I've had this concept percolating in my thoughts the past few months.  The quote that began this thought process was read something like "pain will continue with you until you have learned the lesson it is there to teach you." ...

Over a decade later….still here. Apparently I am a slow learner.

In a very real way this resonates with me as I continue to live with chronic pain.  I have written about this many times in the past. It continues to surprise me how many close to me don’t understand the pain is with me daily…thinking if I don’t talk about it somehow it is gone. People who live with chronic pain learn to hide it well.

Pain, whether physical or emotional, is silent.  It makes me wonder how many others out there are walking around with unresolved or managed pain, and how they try to address it or find the source or simply adapt their lives to endure.  And "endure" is sometimes what it feels like.  Sometimes........ and that is the key.  While there are days, or more specifically nights, when I want to crawl out of my skin and nearly nothing makes me comfortable, there are some days (nights) when the pain is almost indectable.  

While I am still trying to figure out what makes the most difference in my personal "pain" journey, I am learning the truly embrace the moments, sometimes brief, when I feel fully "well" or fully "alive." The more one delves into the connection with pain and the human brain, the more you start to understand the brain’s ability to create or ignore pain. Whether there is a physiological reason or not, the body can feel pain the brain has created and sent a pain message to a part of the body…some for decades!

While that can be overwhelming and defeating to realize, one must also look at the times when pain isn’t present, and what is different in those moments? Does leaning into and not being afraid of the pain help to lessen the physical effects?

For some time I have practiced closing my eyes, and following my breath as I am scanning my body for signs of discomfort. Try it! Seriously…I can wait (or you can do later)…. closing my eyes, taking very intentional and slow breaths I can follow my breath from the top of my head, down to the tip of my toes and with only my breath and my intention, not only relax my body but often am able to lessen my experience with pain.
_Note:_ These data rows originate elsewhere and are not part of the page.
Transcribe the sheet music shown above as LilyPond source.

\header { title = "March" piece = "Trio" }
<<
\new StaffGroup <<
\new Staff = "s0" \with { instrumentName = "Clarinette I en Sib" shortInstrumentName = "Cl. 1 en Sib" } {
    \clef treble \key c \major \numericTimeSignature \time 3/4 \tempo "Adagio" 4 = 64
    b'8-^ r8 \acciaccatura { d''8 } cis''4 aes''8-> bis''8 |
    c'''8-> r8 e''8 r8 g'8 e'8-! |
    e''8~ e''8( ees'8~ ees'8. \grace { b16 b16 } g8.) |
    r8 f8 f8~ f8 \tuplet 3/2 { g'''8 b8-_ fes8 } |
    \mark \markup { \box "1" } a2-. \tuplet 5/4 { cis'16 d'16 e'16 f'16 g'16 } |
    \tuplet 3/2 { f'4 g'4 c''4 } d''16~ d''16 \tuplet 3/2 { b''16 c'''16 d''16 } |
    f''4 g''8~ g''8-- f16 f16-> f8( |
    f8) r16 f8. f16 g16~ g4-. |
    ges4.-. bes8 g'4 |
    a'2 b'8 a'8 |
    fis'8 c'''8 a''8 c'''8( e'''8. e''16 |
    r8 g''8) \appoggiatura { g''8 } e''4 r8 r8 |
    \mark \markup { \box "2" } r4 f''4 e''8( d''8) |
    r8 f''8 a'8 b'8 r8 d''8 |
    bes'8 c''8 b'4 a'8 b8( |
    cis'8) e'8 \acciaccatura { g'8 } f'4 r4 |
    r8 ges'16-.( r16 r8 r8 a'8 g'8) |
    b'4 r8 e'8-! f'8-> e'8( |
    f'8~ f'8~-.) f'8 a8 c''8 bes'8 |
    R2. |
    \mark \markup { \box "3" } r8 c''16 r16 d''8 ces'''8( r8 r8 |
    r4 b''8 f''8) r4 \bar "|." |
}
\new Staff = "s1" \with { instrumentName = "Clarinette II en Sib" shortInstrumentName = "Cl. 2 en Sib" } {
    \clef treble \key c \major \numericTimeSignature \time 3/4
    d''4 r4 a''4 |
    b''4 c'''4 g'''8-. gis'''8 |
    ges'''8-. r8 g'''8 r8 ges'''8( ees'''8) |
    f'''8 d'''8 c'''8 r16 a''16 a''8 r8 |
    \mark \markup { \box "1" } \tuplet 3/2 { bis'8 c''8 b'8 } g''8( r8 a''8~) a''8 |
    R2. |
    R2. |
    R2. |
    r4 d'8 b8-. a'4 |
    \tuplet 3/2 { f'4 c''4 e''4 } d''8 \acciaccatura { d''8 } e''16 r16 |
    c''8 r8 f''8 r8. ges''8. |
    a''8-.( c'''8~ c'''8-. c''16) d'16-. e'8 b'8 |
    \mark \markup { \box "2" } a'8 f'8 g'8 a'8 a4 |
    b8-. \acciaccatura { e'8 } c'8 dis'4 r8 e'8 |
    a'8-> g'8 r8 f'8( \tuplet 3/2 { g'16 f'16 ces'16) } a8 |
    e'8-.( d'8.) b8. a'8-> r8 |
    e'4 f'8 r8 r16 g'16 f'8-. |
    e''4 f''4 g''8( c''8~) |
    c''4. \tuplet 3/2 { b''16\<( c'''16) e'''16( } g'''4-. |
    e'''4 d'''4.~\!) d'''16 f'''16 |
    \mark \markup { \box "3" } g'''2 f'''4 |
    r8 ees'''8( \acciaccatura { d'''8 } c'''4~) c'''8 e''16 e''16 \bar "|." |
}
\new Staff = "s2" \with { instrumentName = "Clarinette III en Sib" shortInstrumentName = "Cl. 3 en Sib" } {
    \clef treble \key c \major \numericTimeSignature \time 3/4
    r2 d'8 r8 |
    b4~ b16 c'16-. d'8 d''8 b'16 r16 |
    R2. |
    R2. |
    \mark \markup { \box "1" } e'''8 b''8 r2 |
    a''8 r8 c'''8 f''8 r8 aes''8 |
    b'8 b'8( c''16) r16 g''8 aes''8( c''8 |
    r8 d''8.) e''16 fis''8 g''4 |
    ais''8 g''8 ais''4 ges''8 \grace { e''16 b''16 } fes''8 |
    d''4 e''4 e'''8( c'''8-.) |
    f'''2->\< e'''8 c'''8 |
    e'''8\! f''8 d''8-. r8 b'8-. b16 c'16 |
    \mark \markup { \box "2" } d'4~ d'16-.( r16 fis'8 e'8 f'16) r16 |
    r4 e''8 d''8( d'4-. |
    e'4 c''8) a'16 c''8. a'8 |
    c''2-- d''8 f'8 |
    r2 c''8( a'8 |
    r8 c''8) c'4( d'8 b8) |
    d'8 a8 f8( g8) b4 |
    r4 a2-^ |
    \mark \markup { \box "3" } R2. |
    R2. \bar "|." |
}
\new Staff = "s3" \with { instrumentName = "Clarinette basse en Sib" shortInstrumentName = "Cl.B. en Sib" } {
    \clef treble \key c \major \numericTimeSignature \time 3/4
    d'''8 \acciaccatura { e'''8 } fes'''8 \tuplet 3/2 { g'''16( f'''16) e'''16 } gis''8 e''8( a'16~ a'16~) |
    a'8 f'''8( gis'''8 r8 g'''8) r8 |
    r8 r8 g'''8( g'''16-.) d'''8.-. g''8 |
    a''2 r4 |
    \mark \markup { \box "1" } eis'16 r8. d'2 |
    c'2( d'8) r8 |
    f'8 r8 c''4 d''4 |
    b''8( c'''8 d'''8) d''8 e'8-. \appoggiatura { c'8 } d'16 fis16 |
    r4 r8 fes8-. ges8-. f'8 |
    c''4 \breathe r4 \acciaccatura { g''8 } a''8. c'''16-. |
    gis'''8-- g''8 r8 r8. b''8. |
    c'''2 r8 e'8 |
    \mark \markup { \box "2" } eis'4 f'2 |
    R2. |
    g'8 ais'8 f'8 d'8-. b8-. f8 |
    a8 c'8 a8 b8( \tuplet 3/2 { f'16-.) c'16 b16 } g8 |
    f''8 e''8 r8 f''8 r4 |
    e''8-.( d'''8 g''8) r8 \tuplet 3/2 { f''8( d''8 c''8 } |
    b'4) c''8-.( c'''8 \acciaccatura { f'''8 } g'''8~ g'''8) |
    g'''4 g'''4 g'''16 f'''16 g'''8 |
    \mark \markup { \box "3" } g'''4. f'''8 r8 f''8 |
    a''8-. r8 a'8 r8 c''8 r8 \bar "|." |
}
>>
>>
With. Just. My. Intentional. Breath.

So why would my “soul” have chosen to have physical pain? Oh how I wish I knew, what a jerk! (sorry “soul” but really….) We’ve had many conversations…or rather I have yelled and cried and questioned many times over the years….still waiting for a response. Waiting….. What I have learned, however, in my meditations, in my writing, in my intentional processing of meaning is this……

  • Pain is temporary. Even the most excruciating, fades.

  • Patience. For myself and others.

  • Persistence. In finding what helps me and learning new tools to use and teach others.

  • Letting shit go. Sometimes, I can’t and don't want to do certain things because of my pain. PAIN is teaching me I don’t need a reason sometimes other than permission to just say….NO.

  • Compassion. For others and myself.

My soul…. can be a JERK. If this is what he/she chose for me? Why?!?!?!?!?!?!?!? But it can also be a great teacher if we learn to ask instead of “why” and replace with “what is the ‘pain’ in my life trying to teach me?”

Making peace with my pain HAS BEEN my roadmap to less pain. The more I accept, the less I need to accept my pain as it becomes more a gentle reminder for me to pay attention than a bulldozer forcing me to do so.

For more information on how to work with your pain in new and effective ways, I highly recommend the book “Unlearn Your Pain.” by Dr. Howard Schubiner. This is a research based program, based on the work of Dr. John Sarno and his work to understand phantom pain for persons who have had amputations. GROUND-BREAKING work!

Wishing you peace ….today and always.